(Requirement): Return all lines below containing the word "page".

(Exercise data):
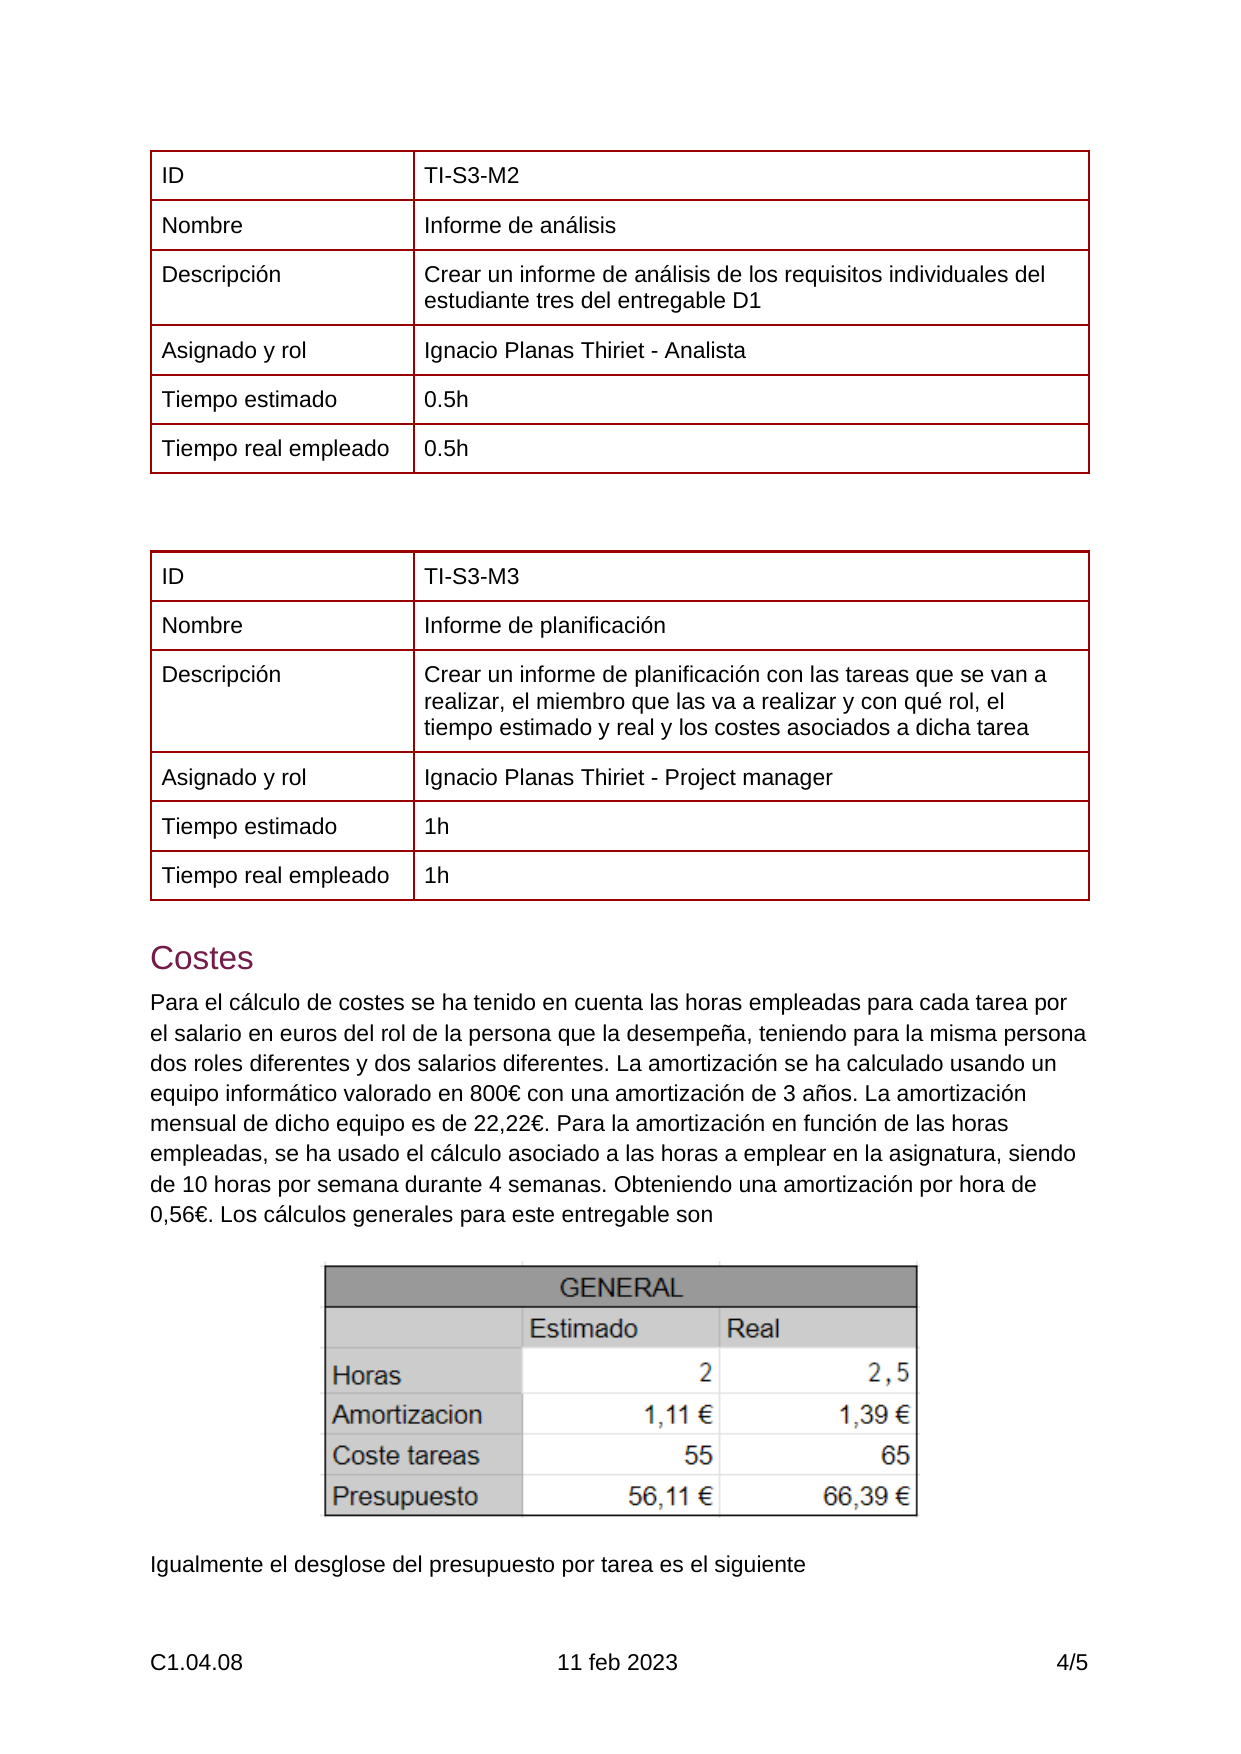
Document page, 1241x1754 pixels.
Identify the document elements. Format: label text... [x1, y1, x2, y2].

table_cell Ignacio Planas Thiriet - Analista [415, 326, 1088, 373]
text Para el cálculo de costes se ha tenido en cuenta las horas empleadas para cada tarea por el salario en euros del rol de la persona que la desempeña, teniendo para la misma persona dos roles diferentes y dos salarios diferentes. La amortización se ha calculado usando un equipo informático valorado en 800€ con una amortización de 3 años. La amortización mensual de dicho equipo es de 22,22€. Para la amortización en función de las horas empleadas, se ha usado el cálculo asociado a las horas a emplear en la asignatura, siendo de 10 horas por semana durante 4 semanas. Obteniendo una amortización por hora de 0,56€. Los cálculos generales para este entregable son [150, 989, 1090, 1227]
table_cell Tiempo real empleado [152, 425, 413, 472]
table_cell Asignado y rol [152, 326, 413, 373]
table_cell Tiempo estimado [152, 802, 413, 849]
table_cell Tiempo estimado [152, 376, 413, 423]
table_header TI-S3-M3 [415, 553, 1088, 600]
table_cell Tiempo real empleado [152, 852, 413, 899]
table_cell Informe de planificación [415, 602, 1088, 649]
table_cell Descripción [152, 251, 413, 324]
table_header ID [152, 152, 413, 199]
text Igualmente el desglose del presupuesto por tarea es el siguiente [150, 1551, 1090, 1578]
table_cell Ignacio Planas Thiriet - Project manager [415, 753, 1088, 800]
table_cell Nombre [152, 602, 413, 649]
table_cell Crear un informe de planificación con las tareas que se van a realizar, el miembro que las va a realizar y con qué rol, el tiempo estimado y real y los costes asociados a dicha tarea [415, 651, 1088, 751]
table_cell Crear un informe de análisis de los requisitos individuales del estudiante tres del entregable D1 [415, 251, 1088, 324]
table_cell Informe de análisis [415, 201, 1088, 248]
table_cell 0.5h [415, 376, 1088, 423]
table_cell Nombre [152, 201, 413, 248]
table_cell Asignado y rol [152, 753, 413, 800]
picture [320, 1261, 920, 1518]
subtitle Costes [150, 938, 1090, 977]
table_header ID [152, 553, 413, 600]
table_cell 1h [415, 852, 1088, 899]
table_cell 0.5h [415, 425, 1088, 472]
table_cell Descripción [152, 651, 413, 751]
table_header TI-S3-M2 [415, 152, 1088, 199]
table_cell 1h [415, 802, 1088, 849]
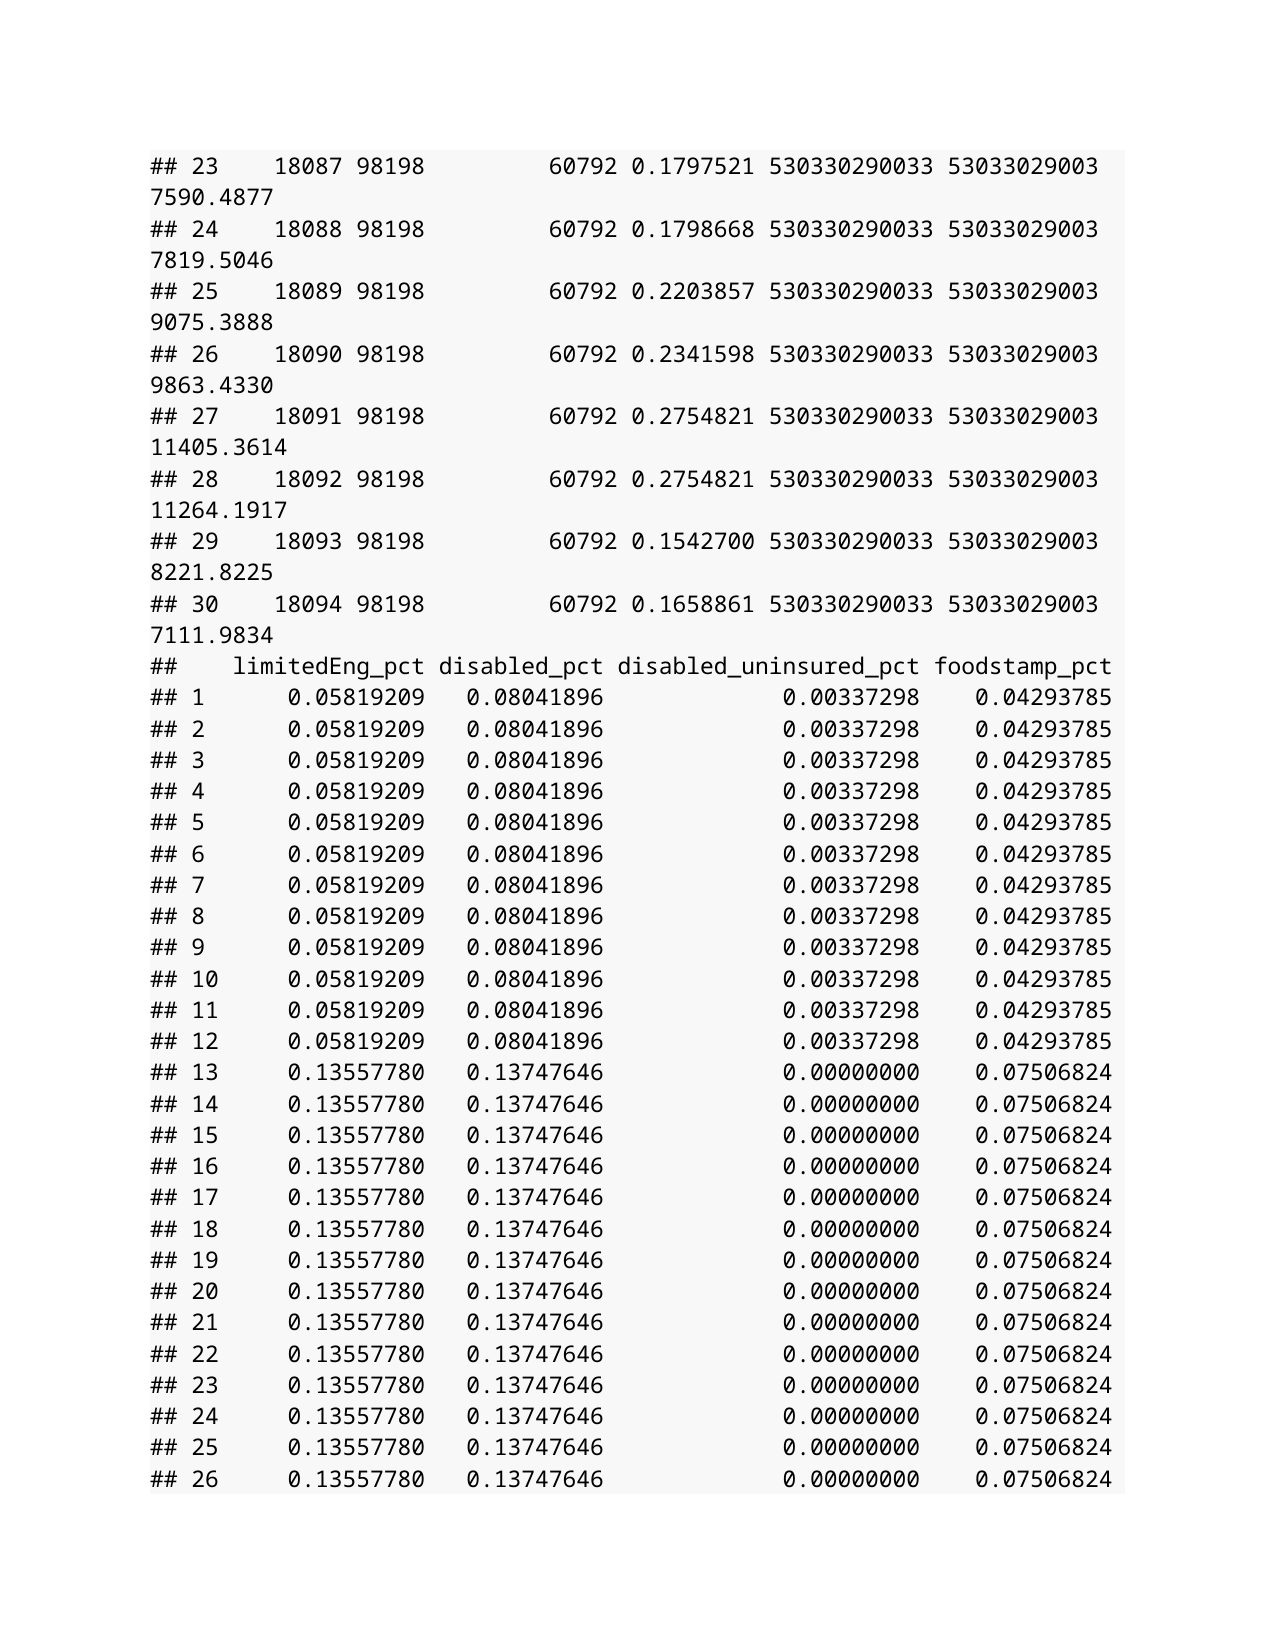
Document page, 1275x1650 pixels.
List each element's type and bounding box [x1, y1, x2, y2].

text [150, 150, 1125, 1494]
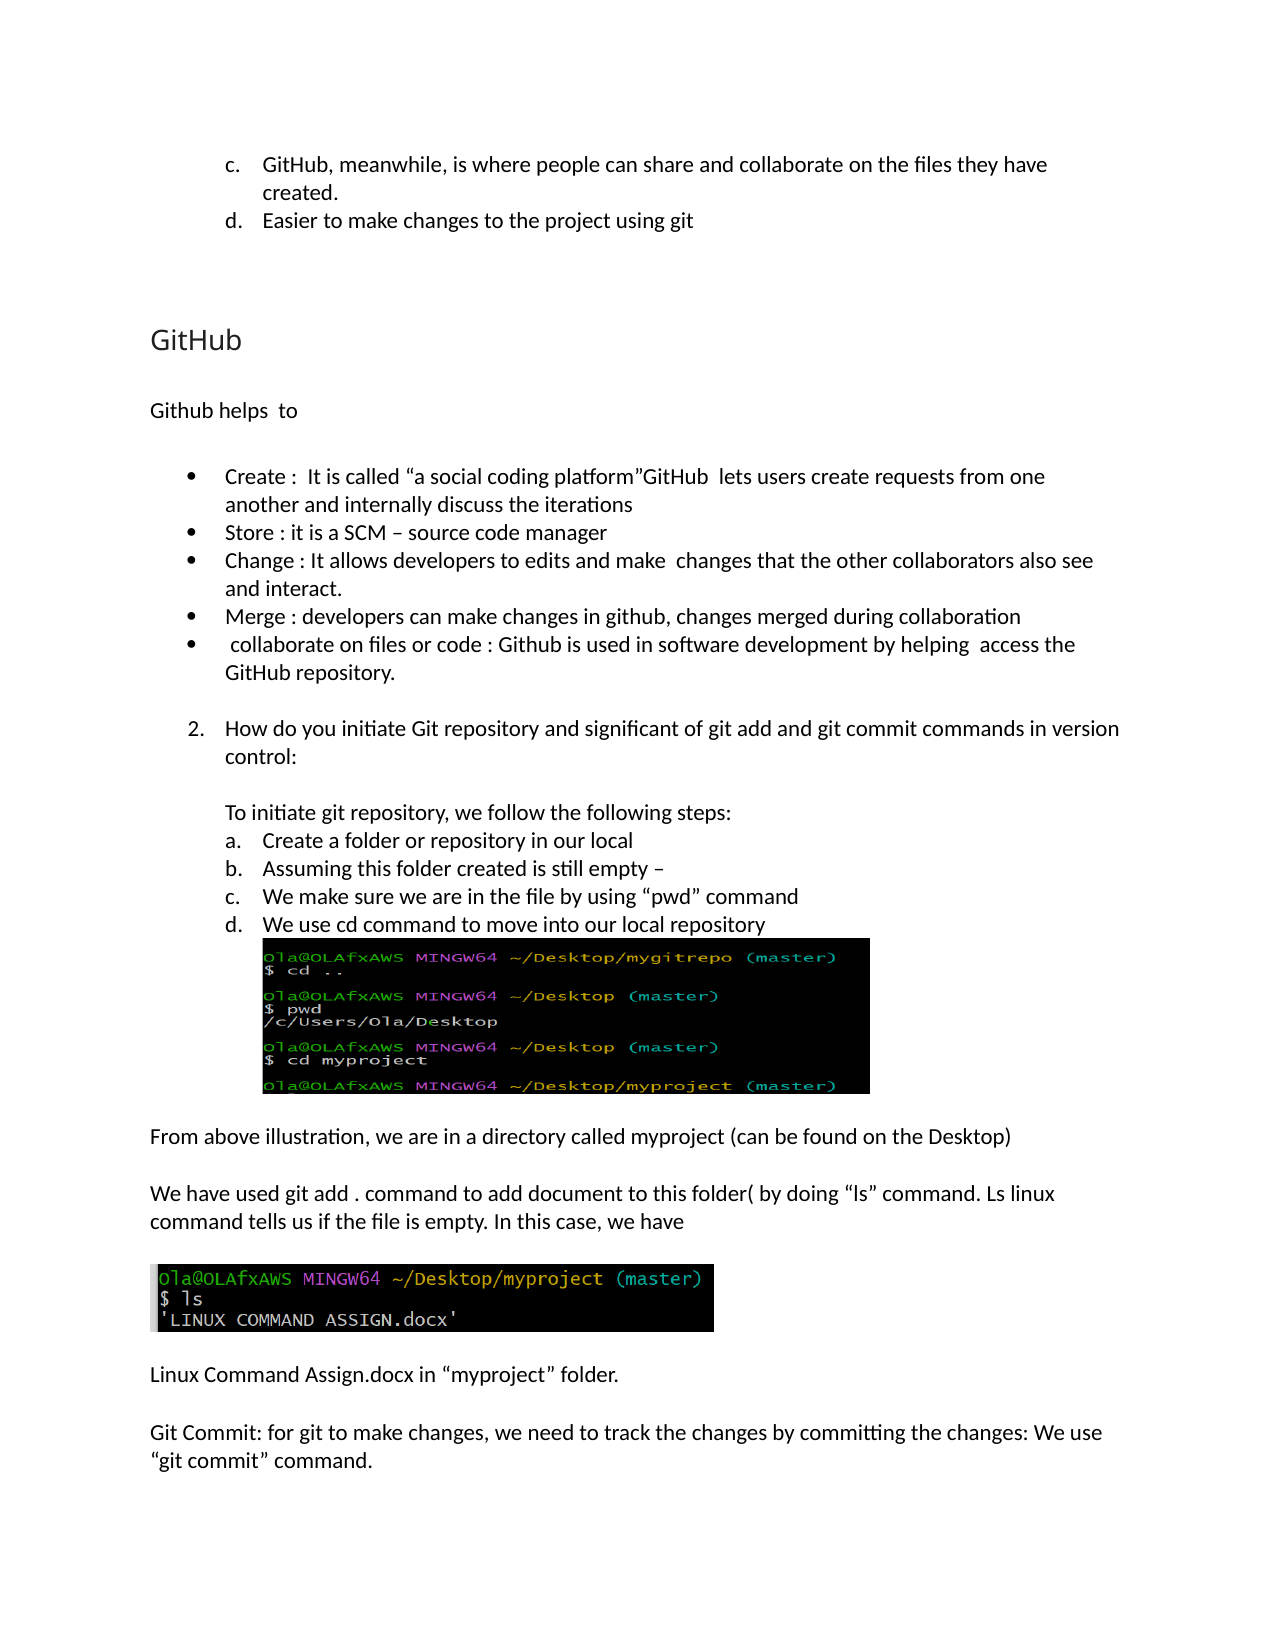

(Finished task):
Document page, 1241x1754 pixels.
Document page, 1275x1650 pixels.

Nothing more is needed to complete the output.